Ôtsuki est, comme on dit , un homme à femmes. Ancien taulard, toxico et trafiquant de drogue, il ne brille guère qu’auprès de la gente féminine donc. Le reste du temps, il s’ennuie. Il n’a pas de travail et traîne dans les rues sans but défini. Un soir, par hasard, il croise un ancien collègue de travail (il en partit vite…) qui insiste pour lui présenter son maître, Kôyama Masamichi. Ce dernier, un prétendu calligraphe, lui montre un étrange film dans lequel se mélangent des scènes d’insectes et d’autres de pornographie mettant en scène une jeune femme (sa petite fille ?) avec un homme brutal. Le vieux libidineux lui demande alors de terminer le film en se concentrant sur les cheveux de Tomoé, la jeune femme en question.
Chose étrange : le vieillard connaît beaucoup d’éléments de la vie d’Ôtsuki. Notamment, pendant ses études, il fit un film expérimental. Puis après avoir abandonné l’université, il en fit un second dans une veine plus poético-intellectuelle. C’est ce qui convainquit Kôyama de l’engager. Après quelques réticences, il accepte, plus attiré par Tomoé que par le sujet de son film.
Une fois ce décor planté, Ôtsuki s’enfonce dans la déraison et l’obsession, sans parvenir à comprendre ce qui l’ui arrive.
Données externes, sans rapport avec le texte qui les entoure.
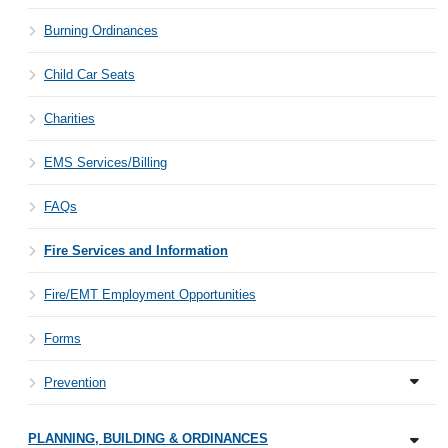
Burning Ordinances
Child Car Seats
Charities
EMS Services/Billing
FAQs
Fire Services and Information
Fire/EMT Employment Opportunities
Forms
Prevention
PLANNING, BUILDING & ORDINANCES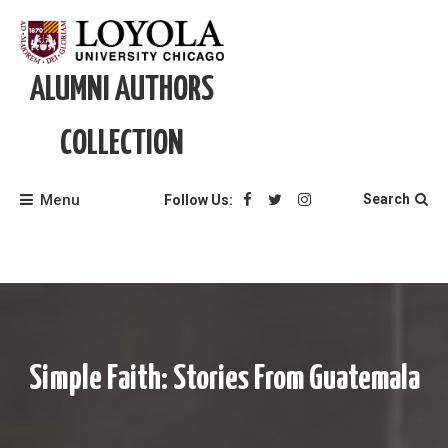
Skip
to
content
ALUMNI AUTHORS
COLLECTION
Menu
Search
Follow Us:
Simple Faith: Stories From Guatemala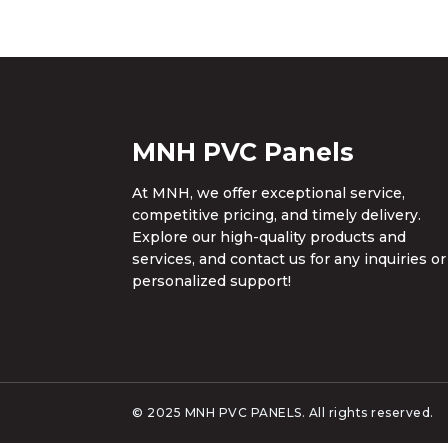
MNH PVC Panels
At MNH, we offer exceptional service,
competitive pricing, and timely delivery.
Explore our high-quality products and
services, and contact us for any inquiries or
personalized support!
© 2025 MNH PVC PANELS. All rights reserved.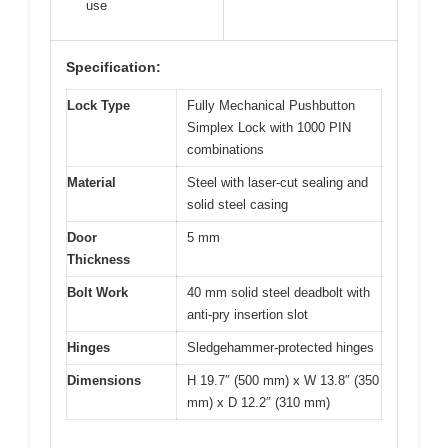
use
Specification:
Lock Type
Fully Mechanical Pushbutton
Simplex Lock with 1000 PIN
combinations
Material
Steel with laser-cut sealing and
solid steel casing
Door
5 mm
Thickness
Bolt Work
40 mm solid steel deadbolt with
anti-pry insertion slot
Hinges
Sledgehammer-protected hinges
Dimensions
H 19.7″ (500 mm) x W 13.8″ (350
mm) x D 12.2″ (310 mm)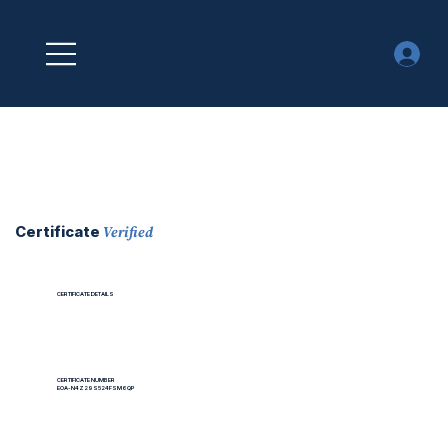
Verified
Certificate
CERTIFICATE DETAILS
CERTIFICATE NUMBER
EOA-N4Z29S524FSM6QP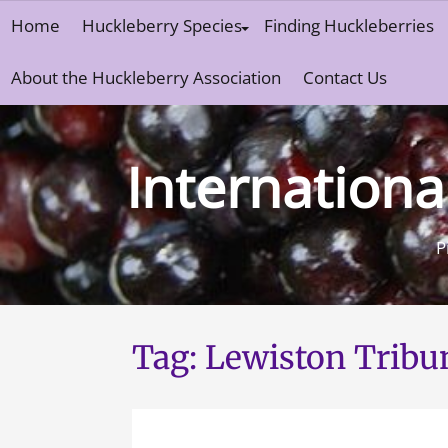
Skip
Home
Huckleberry Species
Finding Huckleberries
to
content
About the Huckleberry Association
Contact Us
Internationa
P
Tag:
Lewiston Tribu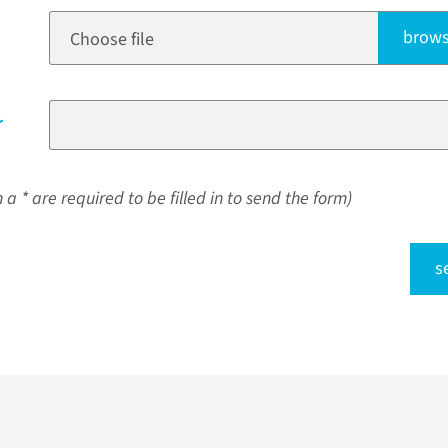
brows
Choose file
r
a * are required to be filled in to send the form)
s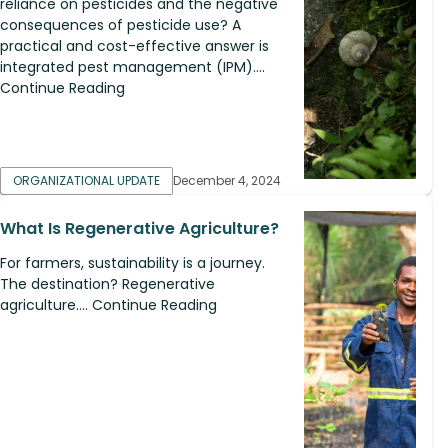
reliance on pesticides and the negative
consequences of pesticide use? A
practical and cost-effective answer is
integrated pest management (IPM)....
Continue Reading
ORGANIZATIONAL UPDATE
December 4, 2024
What Is Regenerative Agriculture?
For farmers, sustainability is a journey.
The destination? Regenerative
agriculture.... Continue Reading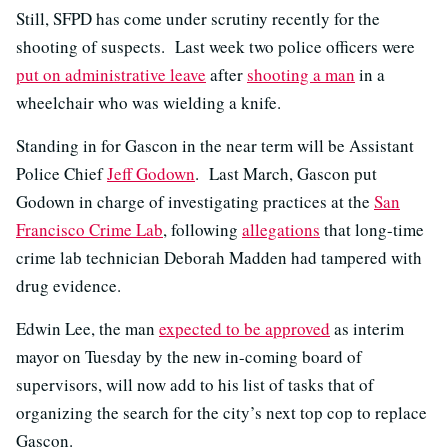
Still, SFPD has come under scrutiny recently for the
shooting of suspects. Last week two police officers were
put on administrative leave
after
shooting a man
in a
wheelchair who was wielding a knife.
Standing in for Gascon in the near term will be Assistant
Police Chief
Jeff Godown
. Last March, Gascon put
Godown in charge of investigating practices at the
San
Francisco Crime Lab
, following
allegations
that long-time
crime lab technician Deborah Madden had tampered with
drug evidence.
Edwin Lee, the man
expected to be approved
as interim
mayor on Tuesday by the new in-coming board of
supervisors, will now add to his list of tasks that of
organizing the search for the city’s next top cop to replace
Gascon.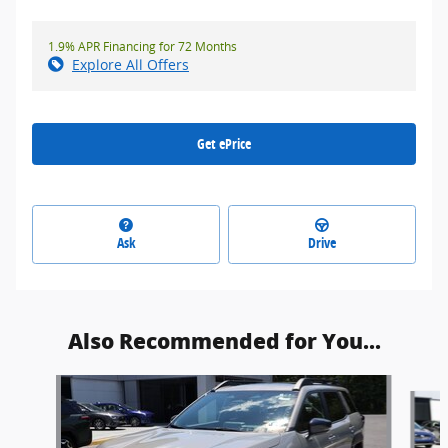
1.9% APR Financing for 72 Months
Explore All Offers
Get ePrice
Ask
Drive
Also Recommended for You...
Slide 1 of 6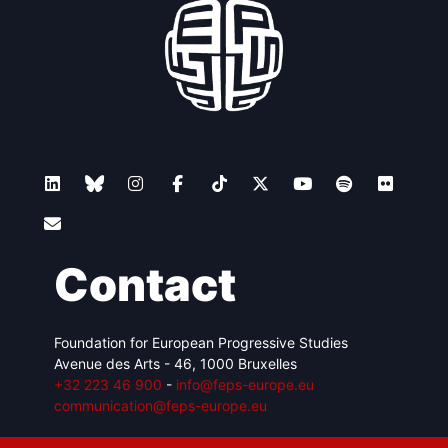
Contact
Foundation for European Progressive Studies
Avenue des Arts - 46, 1000 Bruxelles
+32 223 46 900
-
info@feps-europe.eu
communication@feps-europe.eu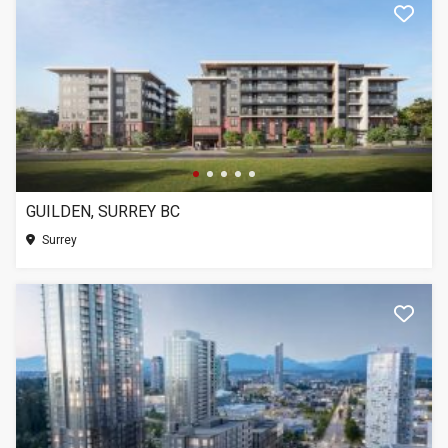
GUILDEN, SURREY BC
Surrey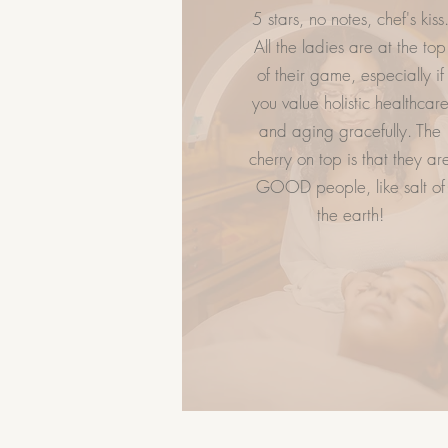
5 stars, no notes, chef's kiss
LET US HELP
GIVE FLAWL
All the ladies are at the top
of their game, especially if
Spa Policy
you value holistic healthcar
Book Now
and aging gracefully. The
Services
cherry on top is that they ar
FAQ
GOOD people, like salt of
Career
the earth!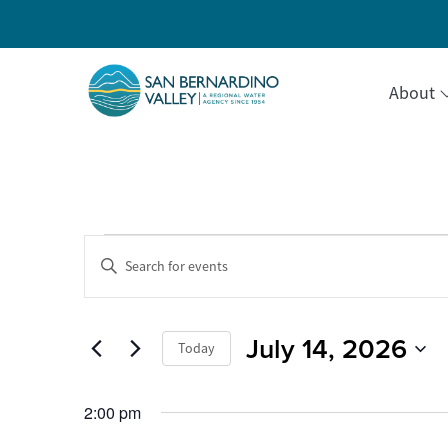
About
Events
Events
Enter
Keyword.
Search
Search
for
for
Events
July 14, 2026
and
Today
by
July
Keyword.
Select
Views
date.
2:00 pm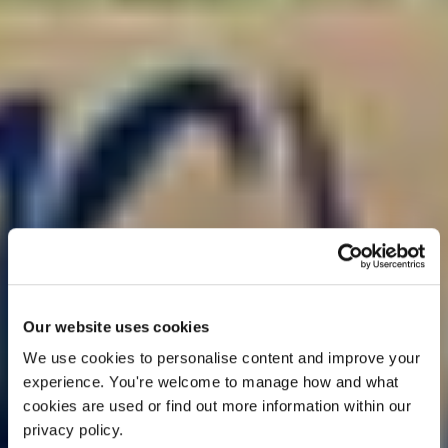
OFFER
Our website uses cookies
We use cookies to personalise content and improve your 
experience. You're welcome to manage how and what 
cookies are used or find out more information within our 
privacy policy. 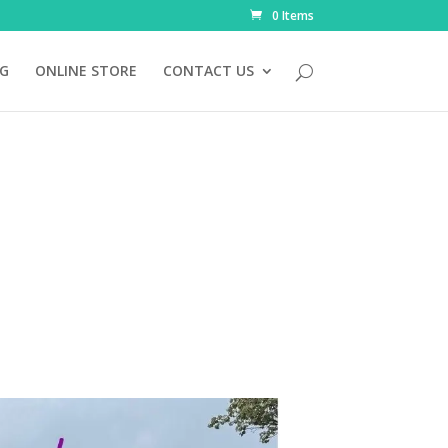
0 Items
NG
ONLINE STORE
CONTACT US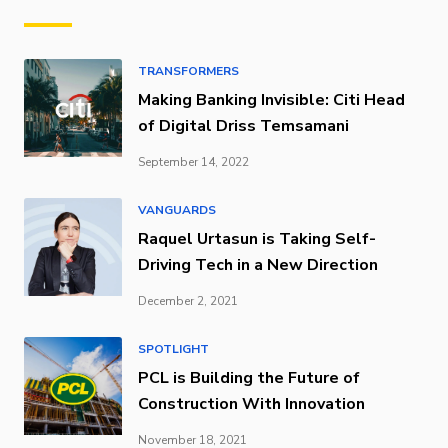
TRANSFORMERS
Making Banking Invisible: Citi Head
of Digital Driss Temsamani
September 14, 2022
VANGUARDS
Raquel Urtasun is Taking Self-
Driving Tech in a New Direction
December 2, 2021
SPOTLIGHT
PCL is Building the Future of
Construction With Innovation
November 18, 2021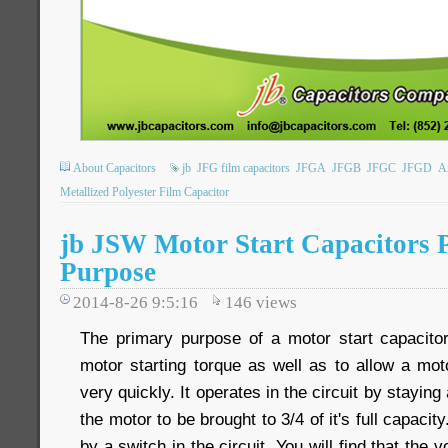
About Capacitors
jb
JFG film capacitors
JFGA
JFGB
JFGC
JFGD
Ax
Metallized Polyester Film Capacitor
jb JSW Motor Start Capacitors
Purpose
2014-8-26 9:5:16
146
views
The primary purpose of a motor start capacitor 
motor starting torque as well as to allow a mot
very quickly. It operates in the circuit by staying
the motor to be brought to 3/4 of it's full capacity
by a switch in the circuit. You will find that the v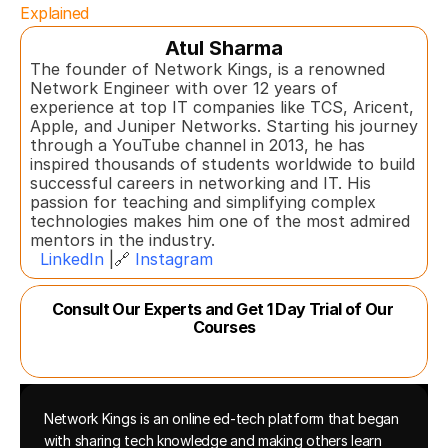
Explained
Atul Sharma
The founder of Network Kings, is a renowned 
Network Engineer with over 12 years of 
experience at top IT companies like TCS, Aricent, 
Apple, and Juniper Networks. Starting his journey 
through a YouTube channel in 2013, he has 
inspired thousands of students worldwide to build 
successful careers in networking and IT. His 
passion for teaching and simplifying complex 
technologies makes him one of the most admired 
mentors in the industry.  
LinkedIn
 |🔗 
Instagram
Consult Our Experts and Get 1 Day Trial of Our 
Courses
Network Kings is an online ed-tech platform that began 
with sharing tech knowledge and making others learn 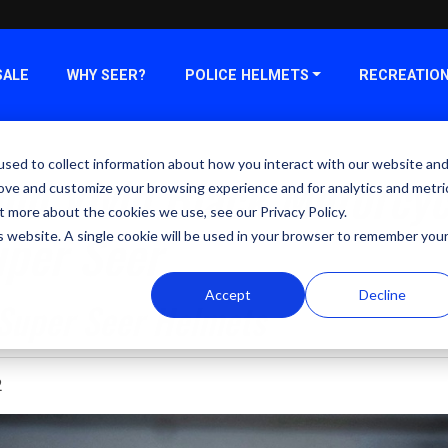
SALE
WHY SEER?
POLICE HELMETS
RECREATIO
sed to collect information about how you interact with our website an
nd Vivid Black Motorcyc
rove and customize your browsing experience and for analytics and metri
t more about the cookies we use, see our Privacy Policy.
uper Seer
is website. A single cookie will be used in your browser to remember you
Accept
Decline
 Super Seer Helmets
2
Aura-t-il le ressort physique et moral pour relever la tête ?
Ce roman d’une vive acuité sur les tourments humains nous happe de bout en bout. Son caractère éminemment inventif et la grande maîtrise narrative de son auteur séduit absolument. Il nous plonge dans un Tokyo à la fois bien réel, mais rempli des fantasmagories de plus en plus insaisissables tant pour le lecteur que pour son héros. Une multitudes d’évènements qu’il doit affronter surviennent d’on ne sait où, comme ce téléphone qui sonne alors qu’on le lui a coupér depuis bien longtemps. Ou bien ces visiteurs qui apparaissent chez lui en laissant des traces de leur passage sans qu’il sache de quoi il retourne.
Tout est invention dans ce récit jusqu’à la perversité particulière de nombre de ses personnages. Pas tendre avec ses ceux-ci, voire cruel avec Ôtsuki, l’auteur nous dévoile une noirceur humaine de plus en plus implacable dans un fatras d’interactions menées par des personnages troubles voire criminels. Car ce qui intéresse Hisaki Matsuura, c’est avant tout la nature humaine. Et plus que tout, l’intériorité de son héros.
L’essentiel du récit est échafaudé comme un roman de série noire, notamment avec ses énigmes métaphysique sur la nature du temps. Mais l’enquête se résume surtout à l’introspection d’Ôtsuki. Ce qu’il veut ou pas, ce qu’il maîtrise ou pas. En somme, quelle est sa place sur terre ?
Camille DOUZELET et Pierrick SAUZON
Le calligraphe, Hisaki Matsuura, traduit du japonais par Sylvain Chupin, 352 pages, 21,50€, éd. Rivages/Noir.